The part I was interested in was if a prime is a primitive root for another prime it would have to be a quadratic nonresidue. I haven't tried to understand Eisenstein's proof.

You are welcome. As usual, one wonders why he didn't see it sooner. I guess it is the leap from the quadratic to the linear. -1 is a dummy base, only good for determining if the exponentiated value is positive or negative. His whole lattice graph is linear, yet it explains a quadratic law. People like Eisenstein are not really human, they just share some genes with the rest of us.

I am going to toy around with making a new encryption system.
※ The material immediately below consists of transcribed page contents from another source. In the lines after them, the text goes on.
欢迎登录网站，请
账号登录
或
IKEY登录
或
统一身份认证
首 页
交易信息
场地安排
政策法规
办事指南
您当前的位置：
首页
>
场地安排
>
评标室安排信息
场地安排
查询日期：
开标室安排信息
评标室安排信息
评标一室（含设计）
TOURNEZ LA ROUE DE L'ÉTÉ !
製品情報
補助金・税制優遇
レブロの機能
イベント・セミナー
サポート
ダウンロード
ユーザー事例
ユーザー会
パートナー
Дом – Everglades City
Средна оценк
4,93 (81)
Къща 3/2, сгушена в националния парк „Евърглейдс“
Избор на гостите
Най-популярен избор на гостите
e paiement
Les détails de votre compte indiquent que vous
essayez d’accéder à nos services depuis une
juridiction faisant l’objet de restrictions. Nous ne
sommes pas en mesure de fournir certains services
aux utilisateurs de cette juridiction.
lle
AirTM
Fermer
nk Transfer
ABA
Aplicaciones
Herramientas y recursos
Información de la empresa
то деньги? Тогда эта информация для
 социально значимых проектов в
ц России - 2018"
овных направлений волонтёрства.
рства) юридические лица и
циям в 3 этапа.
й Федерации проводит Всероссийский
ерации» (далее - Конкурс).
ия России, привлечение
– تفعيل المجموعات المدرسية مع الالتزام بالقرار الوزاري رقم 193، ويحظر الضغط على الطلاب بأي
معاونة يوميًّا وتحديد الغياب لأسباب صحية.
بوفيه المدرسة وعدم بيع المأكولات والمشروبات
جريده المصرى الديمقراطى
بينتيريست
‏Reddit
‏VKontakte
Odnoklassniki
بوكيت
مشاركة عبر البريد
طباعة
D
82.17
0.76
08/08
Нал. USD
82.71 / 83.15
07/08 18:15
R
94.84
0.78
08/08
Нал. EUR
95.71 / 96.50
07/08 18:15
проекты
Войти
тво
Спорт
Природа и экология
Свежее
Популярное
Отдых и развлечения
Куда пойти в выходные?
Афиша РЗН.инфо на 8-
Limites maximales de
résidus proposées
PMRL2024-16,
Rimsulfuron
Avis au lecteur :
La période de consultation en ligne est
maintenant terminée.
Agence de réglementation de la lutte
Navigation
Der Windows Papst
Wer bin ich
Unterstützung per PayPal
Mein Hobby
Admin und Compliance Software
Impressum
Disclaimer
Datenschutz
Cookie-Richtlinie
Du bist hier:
If nothing else, I will learn the present systems better. I have to come up with an appropriate function.

* * * * *

There is no guarantee that quantum theory and Einsteinian physics are uniteable. Parts of Einstein are already dated, Ed Mitchell has said. What if never the twain shall meet?

[YesNo]

If those quantum computers ever happen beyond a few qubits we may need a new encryption system.

[desiresjab]

If those quantum computers ever happen beyond a few qubits we may need a new encryption system.

Yes, and it is hard to even imagine what it might be. I have been kicking around some ideas for a system that would be easily patentable. The normal trick is to multiply two huge primes p and q together to produce n, which will be part of the modulus. Pick a number e relatively prime to n as an exponent to encrypt the message, as in M^e. Then you find the inverse of e (mod φ(n)). It is this e^-1 which will be used to untangle the message on the other end. You cannot find φ(n) without knowing the factors of n. That is the immense diffculty they impose on hackers--they have to find φ(n) to get anywhere.

I am looking for a system that does not rely on factoring. Encryption is one area of math with a big, big future. I have a few wild ideas.

[YesNo]

Maybe using larger primes will keep the current methods going until something better comes along.

I'm still putting the pieces together on the Artin conjecture. A simpler question would be "Given a number m, are there infinitely many primes p for which m is a quadratic nonresidue?" This would be a larger set since a quadratic nonresidue does not have to be a primitive root such as 8 or 12 mod 19 unless I calculated it wrong.

[desiresjab]

Maybe using larger primes will keep the current methods going until something better comes along.

I'm still putting the pieces together on the Artin conjecture. A simpler question would be "Given a number m, are there infinitely many primes p for which m is a quadratic nonresidue?" This would be a larger set since a quadratic nonresidue does not have to be a primitive root such as 8 or 12 mod 19 unless I calculated it wrong.

One aleph is as big as the next aleph.

[YesNo]

I thought Aleph one was strictly bigger than Aleph null.

[desiresjab]

I thought Aleph one was strictly bigger than Aleph null.

Otherwise known as Aleph nought, as well, the "smallest" infinity. They are the same entity, all of them, as far as I know.

To make all possible sets from a set of size n, take 2ⁿ. The next set after aleph, is 2 raised to the aleph power. You can repeat the process over and over getting bigger sets. No one knows which of these powers has the power of the continuum.

There is an infinite heirarchy of infinities, each theoretically greater than the next, but we only have examples of two kinds. One can be thought of as the counting numbers, and the other is the uncountable points on a line, i.e. the irrataional numbers, more specifically the transcendental numbers.

The former do indeed have the cardinality of aleph, and the transcendental numbers may have the cardinality of the continuum. I believe the latter is not known for sure. Kronecker would certainly disapprove.